Trau schau wem

Groucho Marx, der beschnauzte Komiker, scherzte einmal sinngemäss: Einem Verein, der ein Mitglied wie ihn aufnehmen würde, möchte er lieber nicht beitreten. Ganz ähnlich geht es dem Militär: Es möchte auch lieber nichts mit solchen Leuten zu tun haben, die freiwillig zu ihm kommen.

Die Zahl Zivildienstleistender ist ja geradezu explodiert, seit die Gewissensprüfung vor einem Jahr abgeschafft wurde. Nun müssen jene Wehrdienstpflichtigen, die keinen Sinn darin sehen, ihre Zeit mit Warten, Drill und dem Einüben von Kriegshandlungen zu verbringen, nur noch beweisen, dass sie keine Drückeberger sind, sondern dass sie sogar bereit sind, anderthalb mal so lang einen zivilen Einsatz zu leisten. Dass so viele diesen Tatbeweis erbringen, passt nicht ins militärische Weltbild. De facto führe der jetzt eingeschlagene Weg fast zu Freiwilligkeit, klagte schon bei der Einführung dieser Regel der Armeechef, André Blattmann.
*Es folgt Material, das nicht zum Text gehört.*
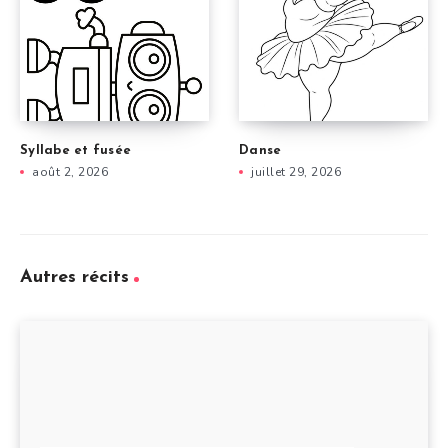
Syllabe et fusée
Danse
août 2, 2026
juillet 29, 2026
Autres récits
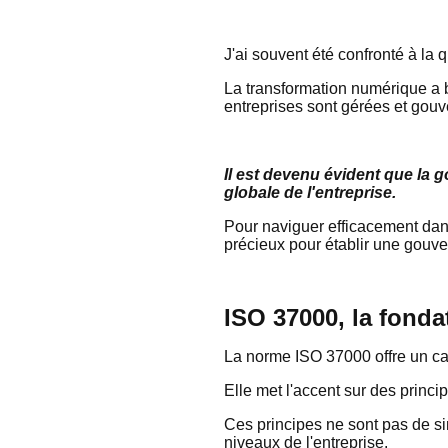
J'ai souvent été confronté à la
La transformation numérique a 
entreprises sont gérées et gou
Il est devenu évident que la
globale de l'entreprise.
Pour naviguer efficacement dan
précieux pour établir une gouve
ISO 37000, la fonda
La norme ISO 37000 offre un ca
Elle met l'accent sur des princip
Ces principes ne sont pas de sim
niveaux de l'entreprise.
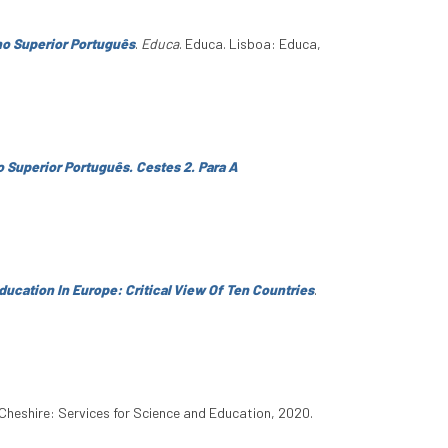
o Superior Português
.
Educa
. Educa. Lisboa: Educa,
 Superior Português. Cestes 2. Para A
ucation In Europe: Critical View Of Ten Countries
.
 Cheshire: Services for Science and Education, 2020.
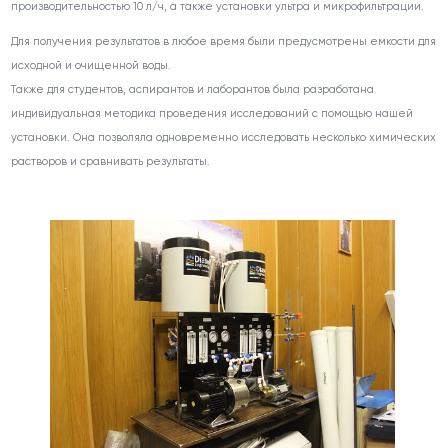
производительностью 10 л/ч, а также установки ультра и микрофильтрации.
Для получения результатов в любое время были предусмотрены емкости для
исходной и очищенной воды.
Также для студентов, аспирантов и лаборантов была разработана
индивидуальная методика проведения исследований с помощью нашей
установки. Она позволяла одновременно исследовать несколько химических
растворов и сравнивать результаты.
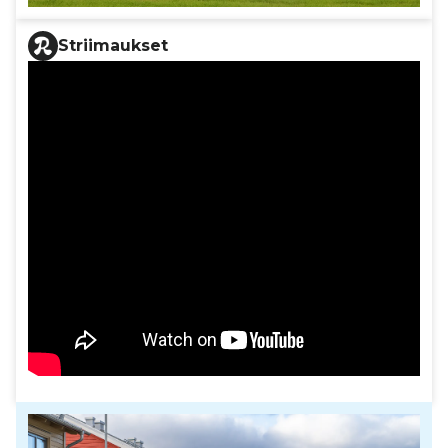
Striimaukset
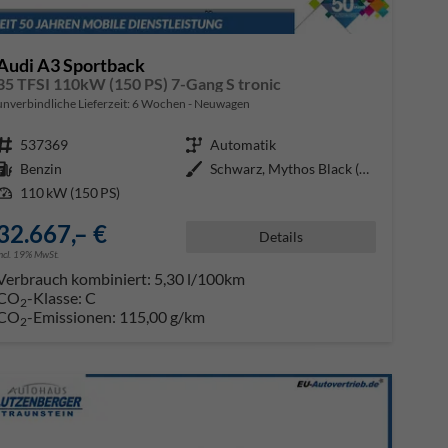
Audi A3 Sportback
35 TFSI 110kW (150 PS) 7-Gang S tronic
unverbindliche Lieferzeit:
6 Wochen
Neuwagen
Fahrzeugnr.
537369
Getriebe
Automatik
Kraftstoff
Benzin
Außenfarbe
Schwarz, Mythos Black (0E0E)
Leistung
110 kW (150 PS)
32.667,– €
Details
incl. 19% MwSt.
Verbrauch kombiniert:
5,30 l/100km
CO
-Klasse:
C
2
CO
-Emissionen:
115,00 g/km
2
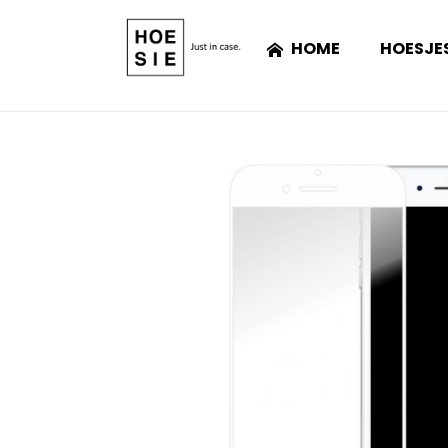
HOME
HOESJE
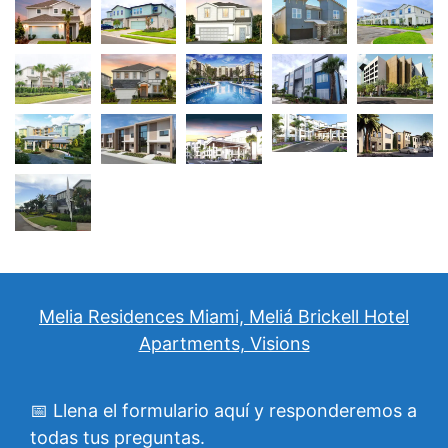
Melia Residences Miami, Meliá Brickell Hotel
Apartments, Visions
📅 Llena el formulario aquí y responderemos a
todas tus preguntas.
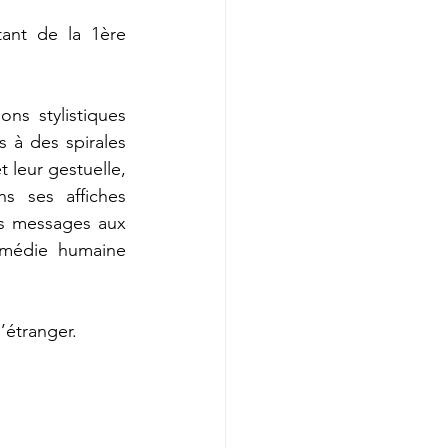
tant de la 1ère 
s stylistiques 
 à des spirales 
 leur gestuelle, 
 ses affiches 
s messages aux 
omédie humaine 
l’étranger.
Und wenn es so wäre? «Es ist gefährlich, wenn man die Sicherheit einfach den Freiwilligen überlässt». Denn eine freiwillige Miliz ist etwa das schlimmste, was Armee-Obere sich vorstellen können: «Eine Armee aus Rambos» heisst das Schreckgespenst, das sie an die Wand malen.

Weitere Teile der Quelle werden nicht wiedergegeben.